Vorfall an der Endstation der Linie 671

Ein weiteres, zur Tatzeit 15-jähriges Opfer berichtete von einem ähnlichen Vorfall, der an der Endstation in Wiebelsbach passiert sein soll. Sie bestätigte, den Busfahrer zu kennen, er sei sympathisch gewesen. Jedoch soll er an einem Abend versucht haben, sie an Po und Brust zu berühren und zu küssen. Sie habe ihn mehrfach weggestoßen, konnte aber die Türen des Busses öffnen, nach Hause rennen und ihrer Mutter unter Tränen von der Tat berichten.

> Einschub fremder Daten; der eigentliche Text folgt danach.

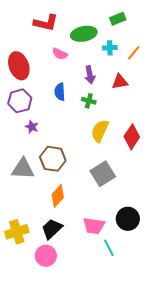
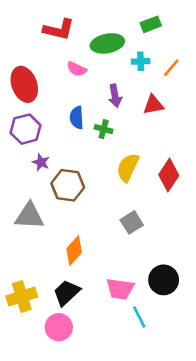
green cross: (89, 101) -> (104, 129), moved
brown hexagon: (53, 159) -> (68, 185), moved
gray square: (103, 174) -> (132, 222), size x0.7

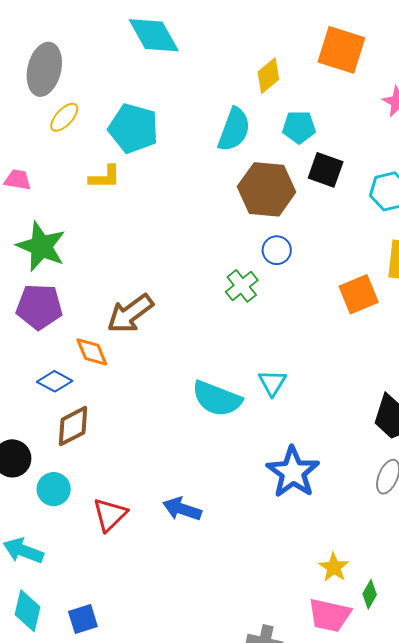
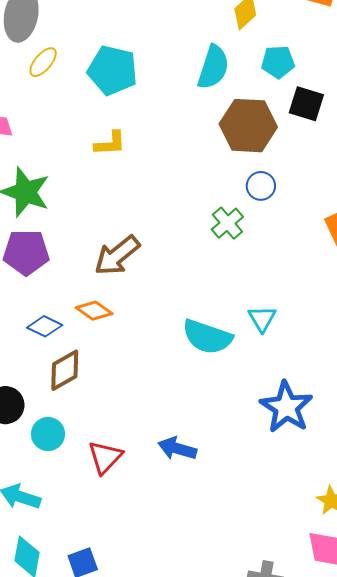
yellow L-shape: (105, 177) -> (110, 143), moved
orange diamond: (92, 352) -> (94, 311), moved, turned -30

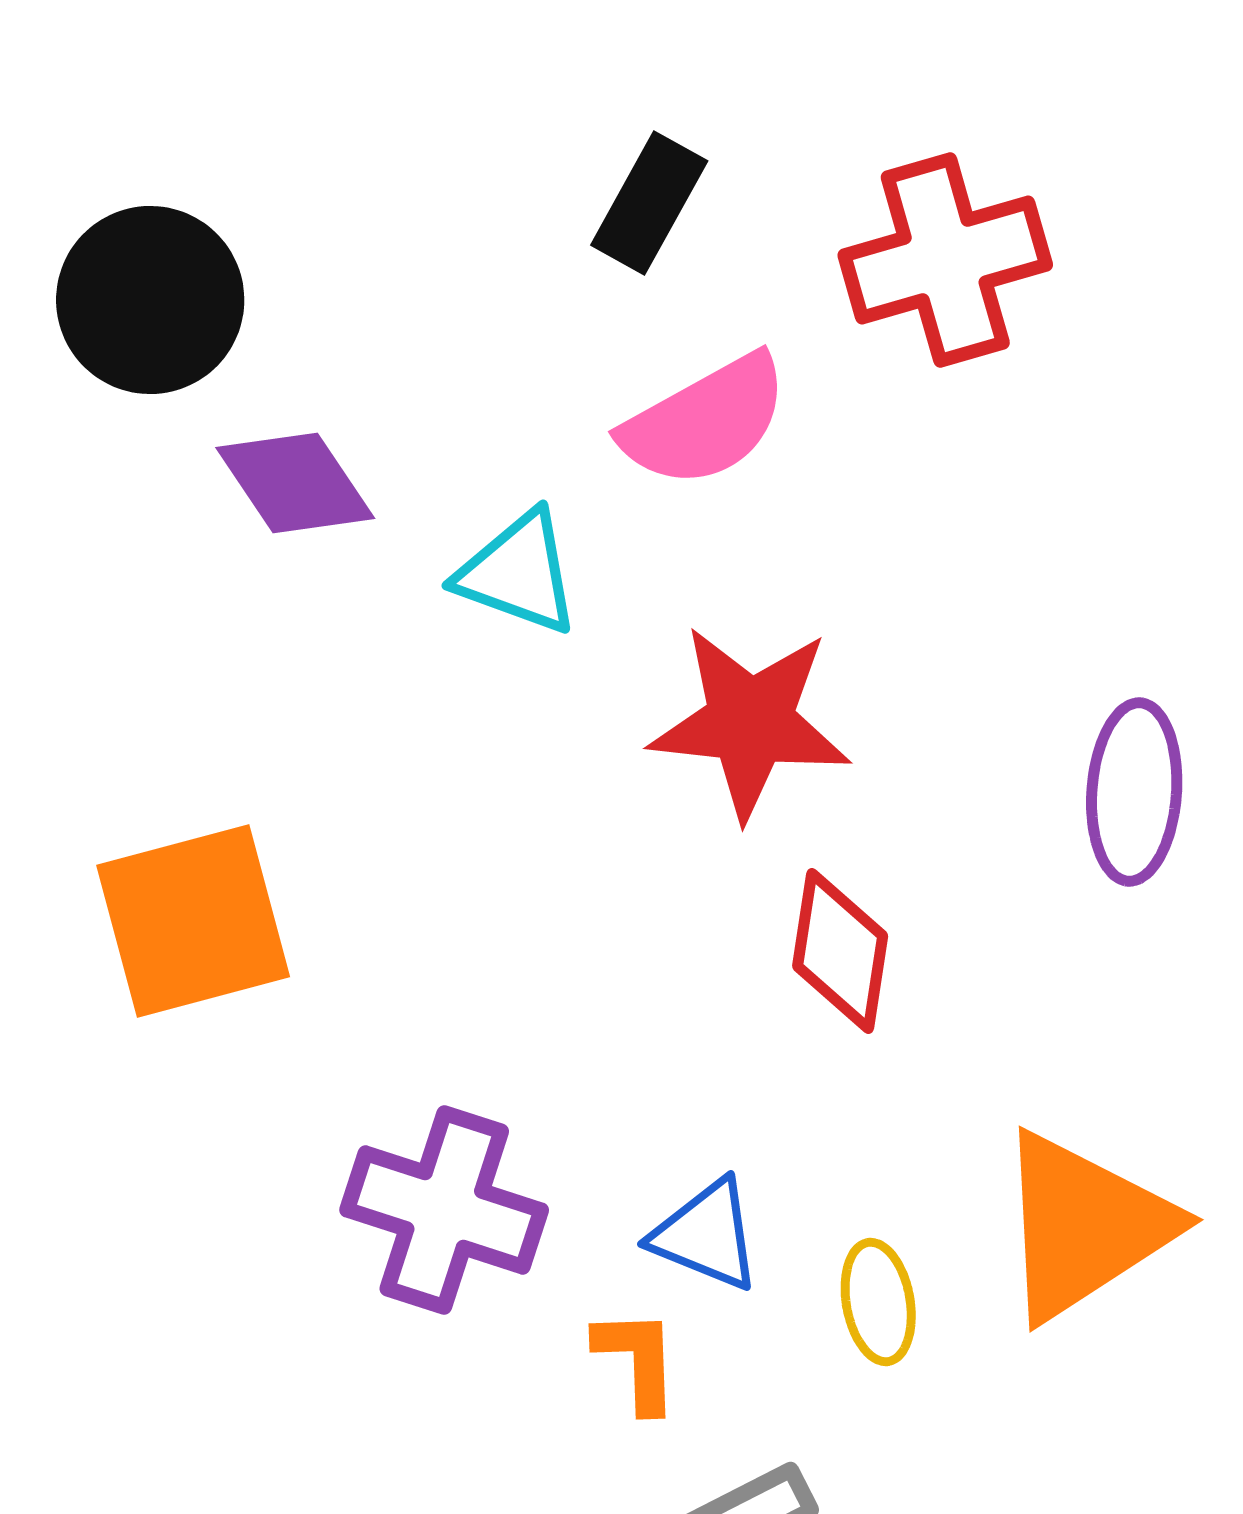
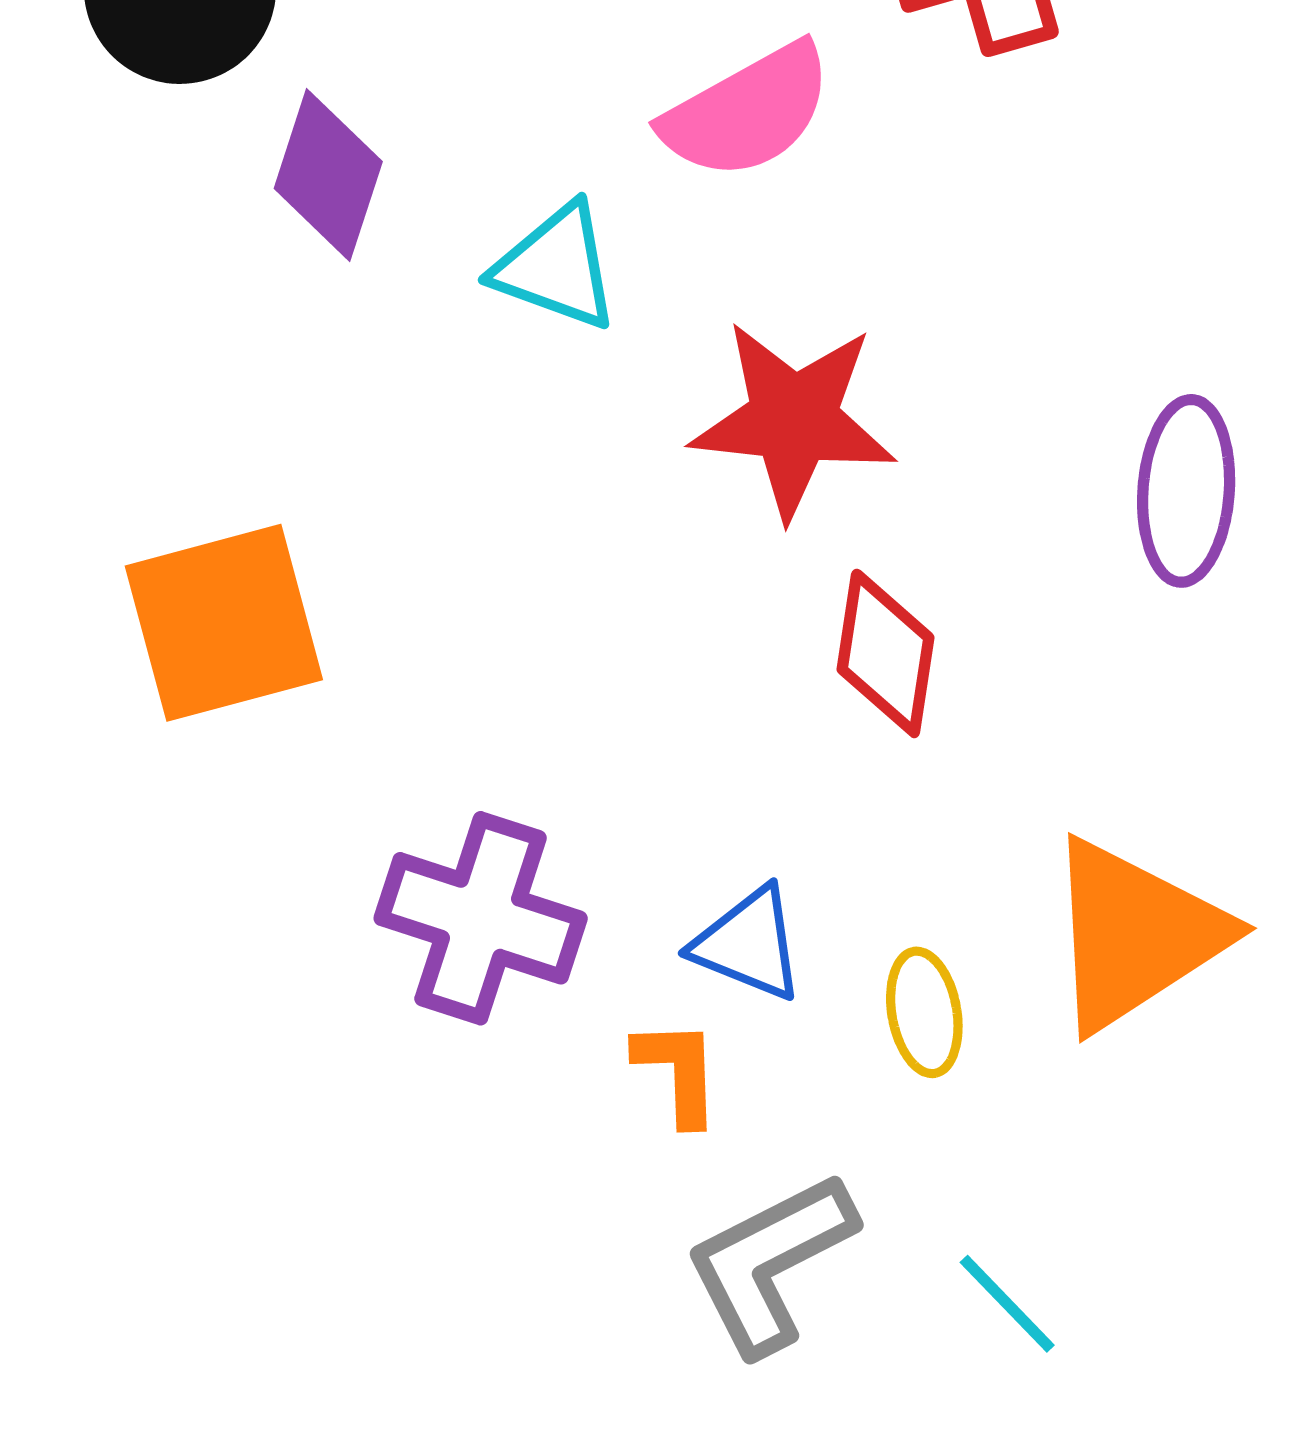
purple diamond: (295, 483) -> (328, 175), turned 52

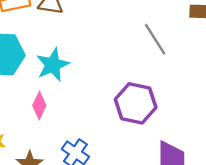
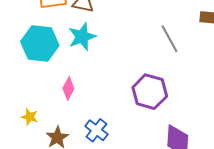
cyan star: (53, 65) -> (82, 37), moved

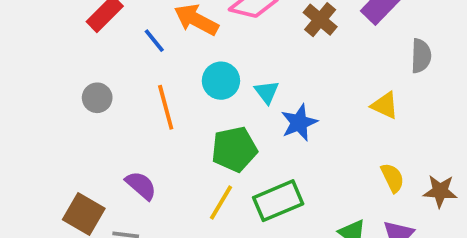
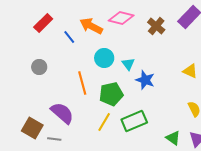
orange line: (166, 107) -> (82, 83), moved
blue star: (299, 123) -> (145, 80), turned -30
purple semicircle: (141, 185) -> (62, 113), size x1.4

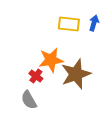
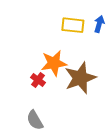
gray semicircle: (29, 100) -> (35, 120), moved

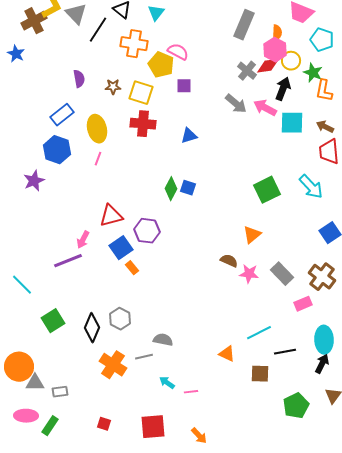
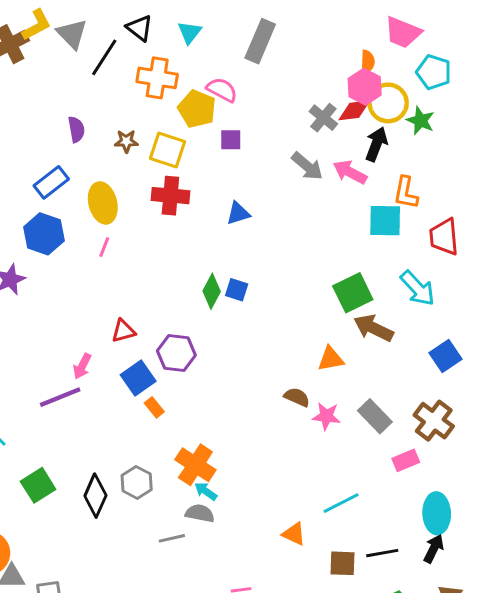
gray rectangle: (244, 25) -> (260, 41), moved
yellow circle: (291, 61) -> (388, 103), size x1.4
orange L-shape: (324, 91) -> (406, 193), moved
cyan square: (292, 123) -> (385, 221), moved
brown arrow: (325, 127) -> (373, 328), moved, size x1.5
red triangle: (111, 216) -> (123, 331), size x0.7
orange triangle: (252, 235) -> (331, 359), turned 30
black line: (285, 352) -> (382, 553), moved
orange cross: (113, 365) -> (195, 465), moved
cyan arrow: (167, 383) -> (206, 491), moved

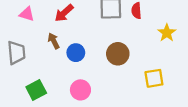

Angeklagter streitet alle Vorwürfe ab

Arben A. aus Eppertshausen bestreitet alle Vorwürfe. Was den Oralverkehr anbelange, so soll er einvernehmlich stattgefunden haben. Er habe die junge Frau danach in seinem Auto mitgenommen und nach Hause gebracht. Das wurde so auch von dem mutmaßlichen Opfer bestätigt. Vielmehr vermute der Busfahrer einen Racheakt der jungen Frauen, die sich untereinander kennen sollen, da er einen auffälligen Jungen wegen schlechtem Benehmen aus dem Bus geworfen habe. Dieser junge Mann soll angeblich der Bruder eines der Opfer sein. Doch dieser weist diese Spekulation von sich. Er habe zwar von den Vorfällen erfahren, Probleme mit dem angeklagten Busfahrer habe er aber nie gehabt. Der Prozess  wird am Dienstag, 19. August, fortgesetzt.